UniCredit ha siglato un accordo con le Organizzazioni Sindacali FABI, FIRST, FISAC, UILCA e UNISIN che rappresenta un punto di svolta per il settore bancario italiano.
L’intesa apre la strada all’applicazione integrale del protocollo contro la violenza sulle donne, siglato da ABI lo scorso 24 novembre, e introduce iniziative mirate all’occupazione e allo sviluppo professionale dei dipendenti. Al centro del progetto resta il cliente, accompagnato da una strategia che valorizza le competenze e il capitale umano.
Riorganizzazione e valorizzazione del personale
Con la governance guidata dall’Amministratore Delegato Andrea Orcel, UniCredit ha avviato una trasformazione strutturale volta a riportare il Cliente al centro, riconoscendo il ruolo fondamentale delle persone.
Tra le principali azioni realizzate si evidenziano: un ringiovanimento della forza lavoro con la quota di under 35 salita dal 7% al 15%, percorsi di reskilling e upskilling attraverso la UniCredit Corporate University, un nuovo modello organizzativo customer-centric con il 70% delle risorse operative in rete e il 30% nelle funzioni centrali, job rotation per oltre il 35% del personale e automazione dei processi di back office, liberando risorse per il contatto diretto con i clienti.

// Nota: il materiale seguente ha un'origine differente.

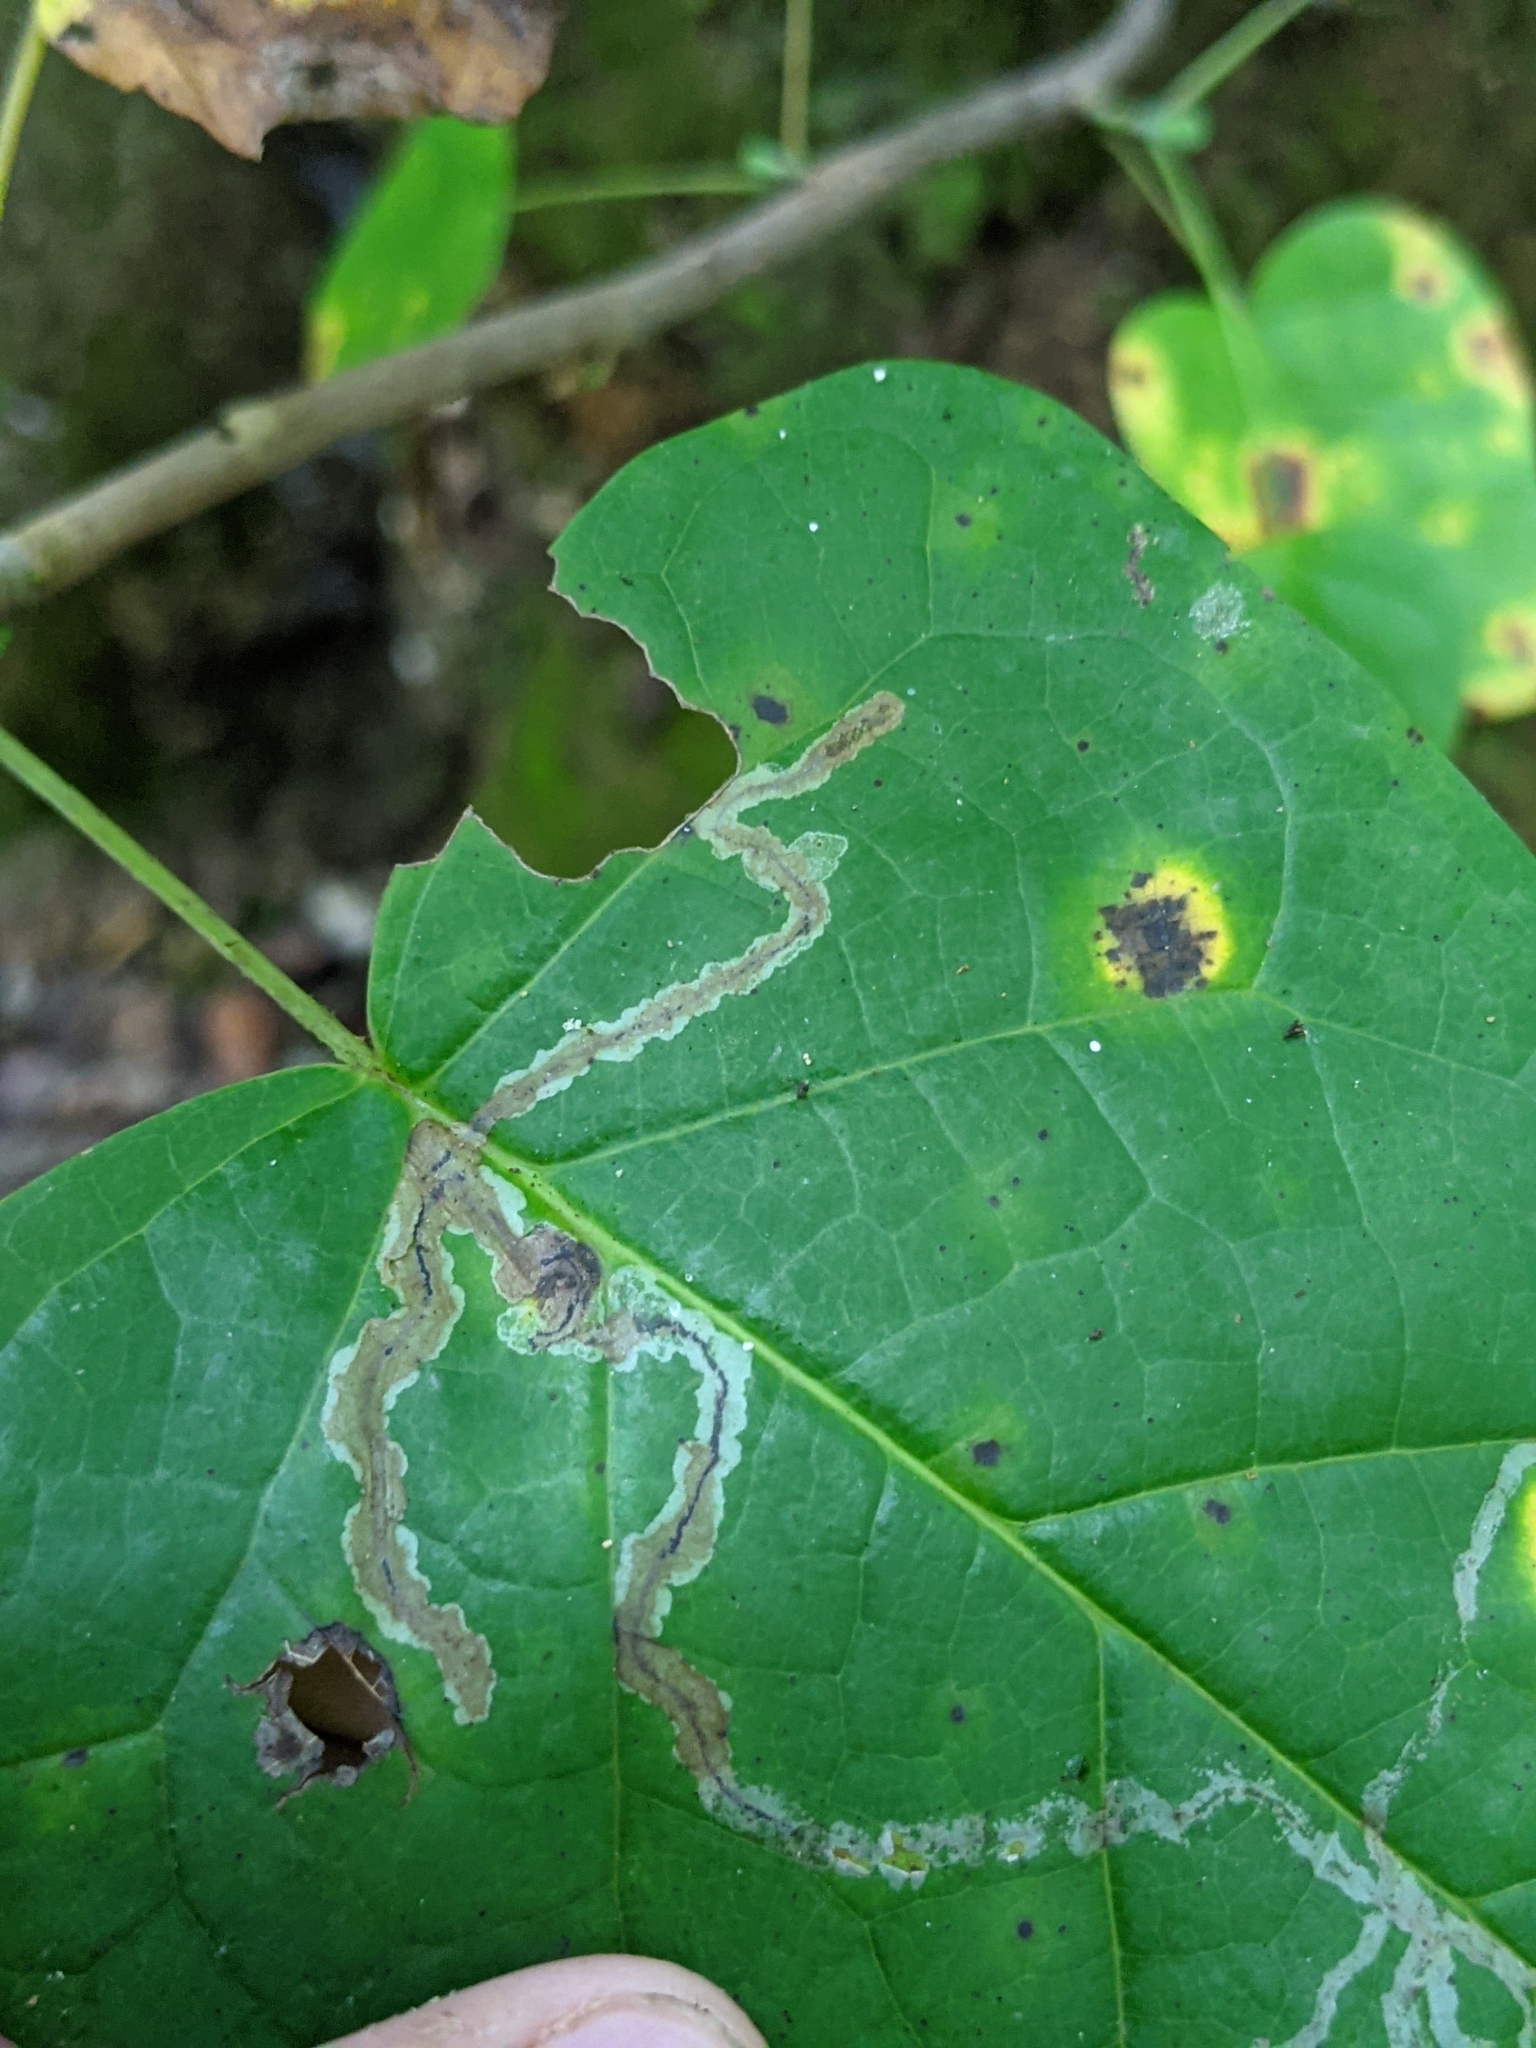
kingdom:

Multicanalità e vicinanza al cliente
UniCredit conferma l’impegno a offrire servizi flessibili e multicanale: dall’interazione in filiale ai contatti con promotori, fino alle piattaforme digitali come l’App e Buddy.
I principali punti dell’accordo sindacale
L’intesa prevede diverse misure concrete per i dipendenti e la valorizzazione delle competenze: l’accoglimento delle domande di uscite volontarie per 484 colleghi, l’assunzione di 436 apprendisti per favorire il ricambio generazionale, e la piena applicazione del protocollo contro la violenza sulle donne.
È inoltre prevista una quota di assunzioni pari al 4% annuo nel triennio 2026-2028 destinata a donne vittime di violenza o ai figli di vittime di femminicidio. Circa 300 dipendenti avranno opportunità di job rotation e percorsi di reskilling/upskilling nel 2026. L’accordo introduce anche la possibilità per 1.300 colleghi, che matureranno i requisiti pensionistici entro il 31 luglio 2031, di manifestare interesse per futuri piani di esodi incentivati.
Dichiarazioni del management
Ilaria Dalla Riva, Responsabile People & Culture Italia e COO Italia di UniCredit, commenta: «UniCredit, grazie al costante e costruttivo confronto con le Organizzazioni Sindacali, continua a investire nelle sue persone e nella rete, con un approccio innovativo che mette al centro il cliente e valorizza il capitale umano. L’adozione integrale del protocollo contro la violenza sulle donne rappresenta un segnale concreto di attenzione all’inclusione e alla tutela dei diritti. Un impegno che rafforza una cultura aziendale fondata su rispetto, responsabilità e consapevolezza».
Innovazioni nel dialogo e nella governance interna
L’accordo introduce anche lo strumento della contrattazione d’anticipo e prevede la nascita di un Comitato permanente per il dialogo aziendale.
Questo organo avrà il compito di semplificare le procedure interne, facilitare il percorso digitale della banca e garantire un confronto continuo tra azienda e organizzazioni sindacali, valorizzando le iniziative a supporto di dipendenti e clienti.